**What is being asked**
Return every line of the records that includes the string "fact".

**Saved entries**
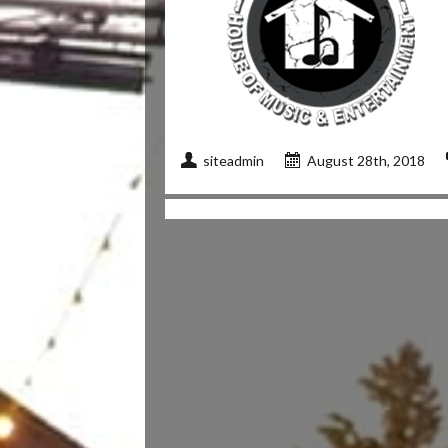
siteadmin
August 28th, 2018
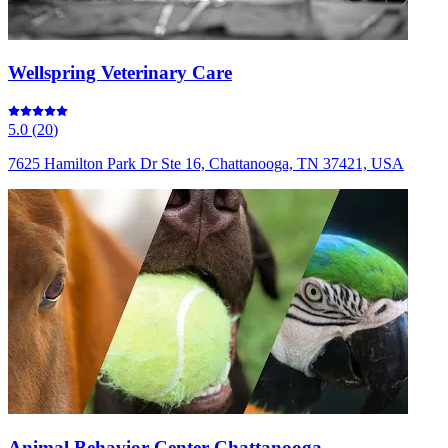
Wellspring Veterinary Care
5.0
(
20
)
7625 Hamilton Park Dr Ste 16, Chattanooga, TN 37421, USA
Animal Behavior Center Chattanooga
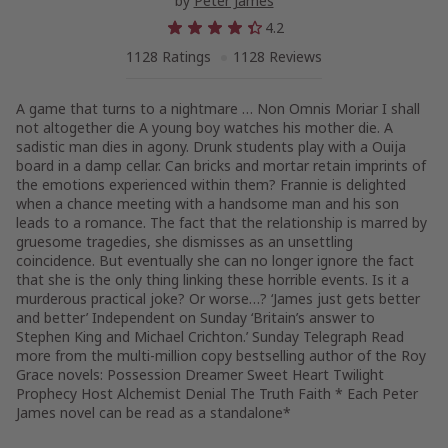
by
Peter James
4.2
1128 Ratings
1128 Reviews
A game that turns to a nightmare … Non Omnis Moriar I shall
not altogether die A young boy watches his mother die. A
sadistic man dies in agony. Drunk students play with a Ouija
board in a damp cellar. Can bricks and mortar retain imprints of
the emotions experienced within them? Frannie is delighted
when a chance meeting with a handsome man and his son
leads to a romance. The fact that the relationship is marred by
gruesome tragedies, she dismisses as an unsettling
coincidence. But eventually she can no longer ignore the fact
that she is the only thing linking these horrible events. Is it a
murderous practical joke? Or worse…? ‘James just gets better
and better’ Independent on Sunday ‘Britain’s answer to
Stephen King and Michael Crichton.’ Sunday Telegraph Read
more from the multi-million copy bestselling author of the Roy
Grace novels: Possession Dreamer Sweet Heart Twilight
Prophecy Host Alchemist Denial The Truth Faith * Each Peter
James novel can be read as a standalone*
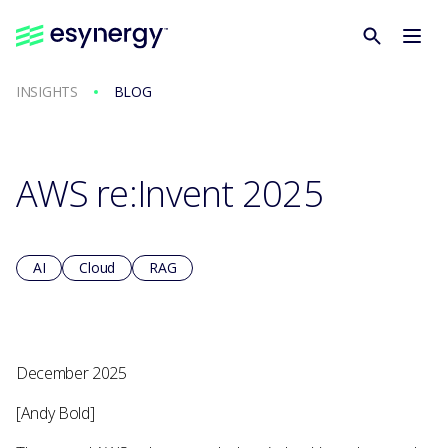
INSIGHTS
BLOG
AWS re:Invent 2025
AI
Cloud
RAG
December 2025
[Andy Bold]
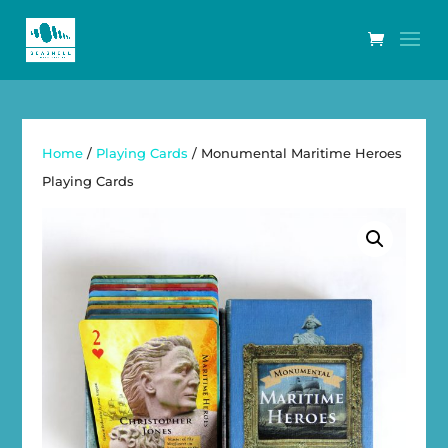
Home
/
Playing Cards
/ Monumental Maritime Heroes
Playing Cards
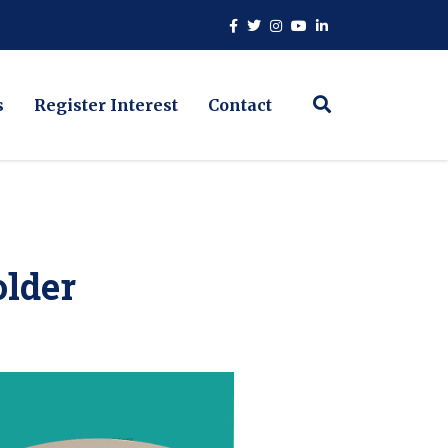
s
Register Interest
Contact
lder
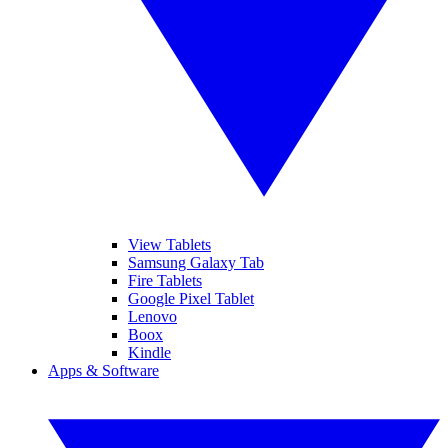
View Tablets
Samsung Galaxy Tab
Fire Tablets
Google Pixel Tablet
Lenovo
Boox
Kindle
Apps & Software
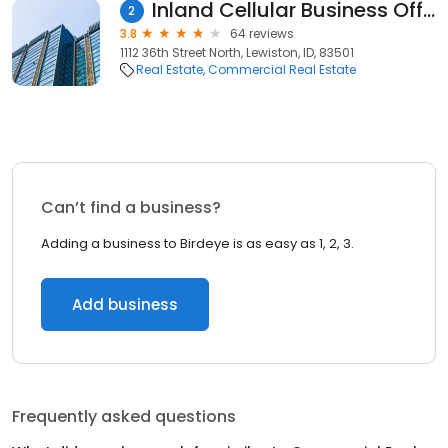
Inland Cellular Business Office
2
3.8
64 reviews
1112 36th Street North, Lewiston, ID, 83501
Real Estate
Commercial Real Estate
Can’t find a business?
Adding a business to Birdeye is as easy as 1, 2, 3.
Add business
Frequently asked questions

**Output below**
leads to a romance. The fact that the relationship is marred by
coincidence. But eventually she can no longer ignore the fact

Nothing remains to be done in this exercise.